To serve the meat, pull out any bones and discard them then, using two forks, tear the meat apart and put onto a warmed platter. Put the sauce in a jug to serve on the side.
What you serve it with depends on you and your guests – my favourite accompaniments have been sticky coconut rice, chargrilled broccoli with chilli & garlic and Jamie’s free-styled salad of finely diced carrots, cucumber, apple & coconut with tarragon & parsley and a dressing made by tempering oil with mustard seeds, ginger & cumin, finished off with a good squeeze of lemon – a bit off-the-wall on its own but AMAZING with the pork and coconut rice. Last night I was feeding 16 guests, some of whom had more conservative tastes, so I did balsamic-roasted new potatoes & red onions, a marinated green bean salad with a Dijon & shallot dressing, a crunchy salad of carrots, fennel, cucumber & courgette and a simple green leaf salad.

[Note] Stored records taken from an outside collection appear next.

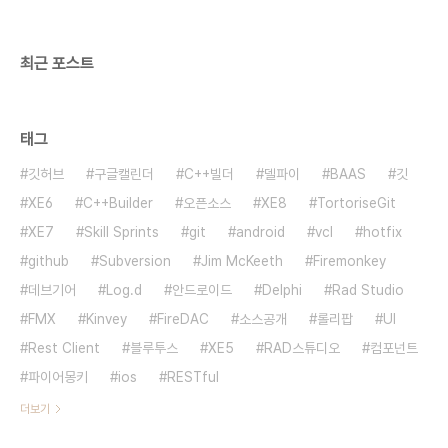
최근 포스트
태그
깃허브
구글캘린더
C++빌더
델파이
BAAS
깃
XE6
C++Builder
오픈소스
XE8
TortoriseGit
XE7
Skill Sprints
git
android
vcl
hotfix
github
Subversion
Jim McKeeth
Firemonkey
데브기어
Log.d
안드로이드
Delphi
Rad Studio
FMX
Kinvey
FireDAC
소스공개
롤리팝
UI
Rest Client
블루투스
XE5
RAD스튜디오
컴포넌트
파이어몽키
ios
RESTful
더보기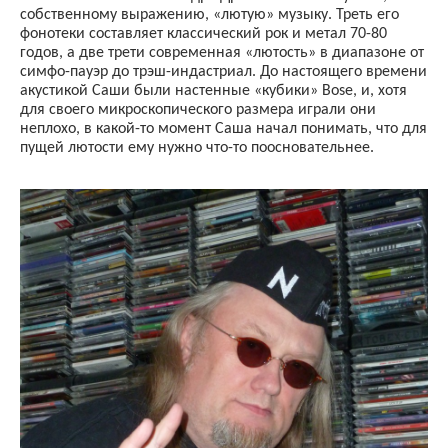
собственному выражению, «лютую» музыку. Треть его
фонотеки составляет классический рок и метал 70-80
годов, а две трети современная «лютость» в диапазоне от
симфо-пауэр до трэш-индастриал. До настоящего времени
акустикой Саши были настенные «кубики»
Bose
, и, хотя
для своего микроскопического размера играли они
неплохо, в какой-то момент Саша начал понимать, что для
пущей лютости ему нужно что-то поосновательнее.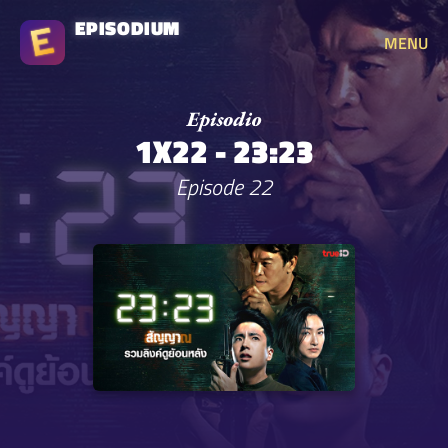
EPISODIUM
MENU
1X22 - 23:23
Episode 22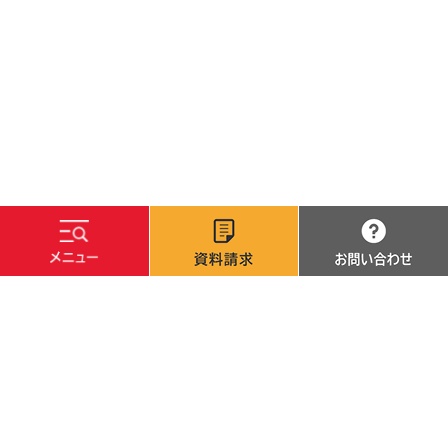
文字サイズ
標準
拡大
背景色
白
黒
青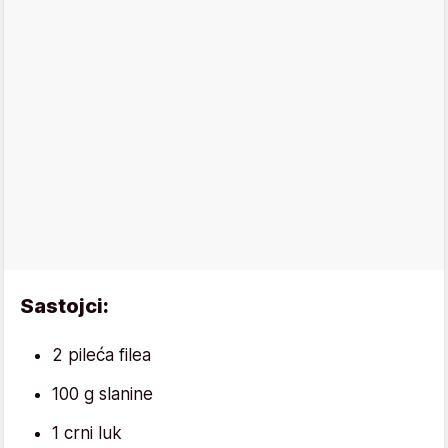
Sastojci:
2 pileća filea
100 g slanine
1 crni luk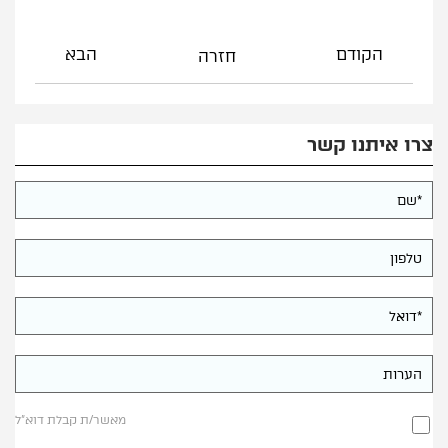
הקודם
הבא
חזרה
צרו איתנו קשר
מאשר/ת קבלת דוא"ל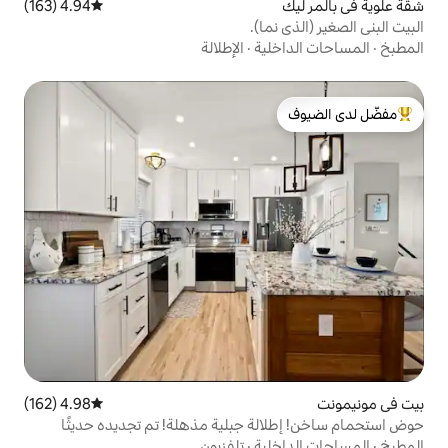
4.94 (163)
متوسط التقييم 4.94 من 5، 163 مراجعات
ا).
ية
·
الإطلالة
لدى الضيوف
4.98 (162)
متوسط التقييم 4.98 من 5، 162 مراجعات
ة جبلية مذهلة! تم تجديده حديثًا
ية
·
تلفزيون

We ate leftovers at about 10.30pm last night and I am still rather full, so have managed no more than a cup of detox tea so far this morning (pathetic, really). The Big Swede, however, got up at 5.30am to go surfing (the buzz on the Twittersphere tells me it’s the best swell of the season so far, so there is method to his madness) so he will probably return soon, absolutely famished, and I can attempt to assuage his hunger with a sandwich of torn, slow-roast pork, some garden lettuce and a bit of English mustard and mayo. Ooh, is that my appetite I can feel returning?